Os pacientes foram convidados a participar do estudo se fossem diagnosticados com loxoscelismo por meio da análise de seu relato sobre o incidente da aranha, histórico médico e exame físico, e se outras condições foram descartadas.
“É importante lembrar que o estudo foi realizado no hospital do Instituto Butantan, que tem vasta experiência em acidentes envolvendo cobras venenosas e outros animais”, disse Málaque. “Se houvesse alguma dúvida sobre o diagnóstico, o indivíduo não era incluído no estudo.”
Todas as pesquisas publicadas sobre loxoscelismo apontam para uma baixa frequência de identificação da aranha responsável pela ferida (menos de 15%), acrescentou. O paciente não traz a aranha para o hospital na maioria dos casos. O diagnóstico é baseado no relato do paciente sobre o acidente, os sintomas iniciais, o estado da ferida na pele e quaisquer alterações sistêmicas.
A necrose foi menos frequente entre os participantes do estudo admitidos até 48 horas após serem picados e receberem o antiveneno do que entre aqueles admitidos após um período mais longo e não receberam o antiveneno. A administração da substância foi claramente segura, com poucos ou nenhum efeito adverso.

[Dados registrados]
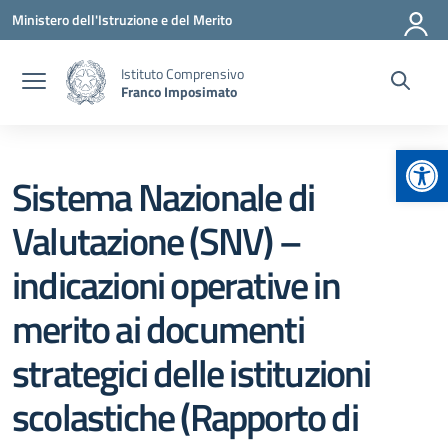
Vai ai contenuti
Vai al menu di navigazione
Vai al footer
Ministero dell'Istruzione e del Merito
Istituto Comprensivo
Franco Imposimato
Apr
Sistema Nazionale di
Valutazione (SNV) –
indicazioni operative in
merito ai documenti
strategici delle istituzioni
scolastiche (Rapporto di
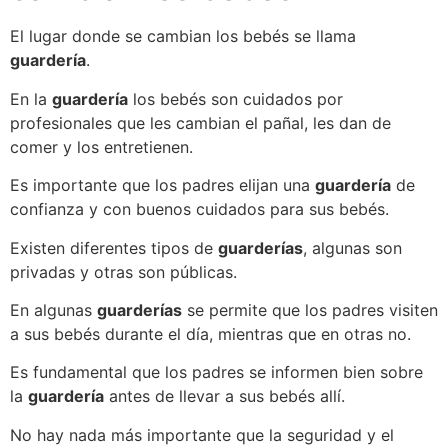
El lugar donde se cambian los bebés se llama
guardería
.
En la
guardería
los bebés son cuidados por
profesionales que les cambian el pañal, les dan de
comer y los entretienen.
Es importante que los padres elijan una
guardería
de
confianza y con buenos cuidados para sus bebés.
Existen diferentes tipos de
guarderías
, algunas son
privadas y otras son públicas.
En algunas
guarderías
se permite que los padres visiten
a sus bebés durante el día, mientras que en otras no.
Es fundamental que los padres se informen bien sobre
la
guardería
antes de llevar a sus bebés allí.
No hay nada más importante que la seguridad y el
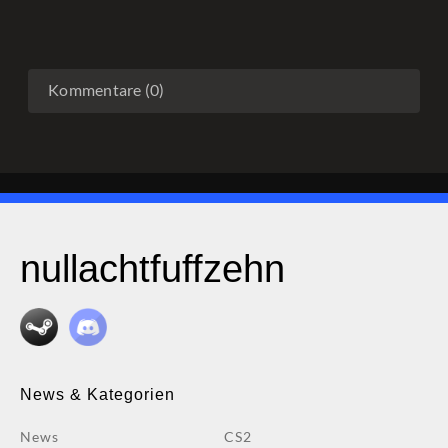
Kommentare (0)
nullachtfuffzehn
News & Kategorien
News
CS2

* REQUISITOS DAS TAREFAS:
1 - Reescreva em forma de lista o parágrafo do trecho sobre loxoscelismo iniciado por "Todas as pesquisas publicadas", preservando seus fatos principais.
2 - Reproduza, por favor, o trecho sobre loxoscelismo desde "Todas as pesquisas" até "nenhum efeito adverso.", inclusive.

* RESPOSTAS POR TAREFA:
1 -
- As pesquisas publicadas sobre loxoscelismo apontam baixa frequência de identificação da aranha responsável pela ferida (menos de 15%).
- Na maioria dos casos, o paciente não leva a aranha ao hospital.
- O diagnóstico se baseia no relato do paciente sobre o acidente, nos sintomas iniciais, no estado da ferida na pele e em quaisquer alterações sistêmicas.

2 -
Todas as pesquisas publicadas sobre loxoscelismo apontam para uma baixa frequência de identificação da aranha responsável pela ferida (menos de 15%), acrescentou. O paciente não traz a aranha para o hospital na maioria dos casos. O diagnóstico é baseado no relato do paciente sobre o acidente, os sintomas iniciais, o estado da ferida na pele e quaisquer alterações sistêmicas.
A necrose foi menos frequente entre os participantes do estudo admitidos até 48 horas após serem picados e receberem o antiveneno do que entre aqueles admitidos após um período mais longo e não receberam o antiveneno. A administração da substância foi claramente segura, com poucos ou nenhum efeito adverso.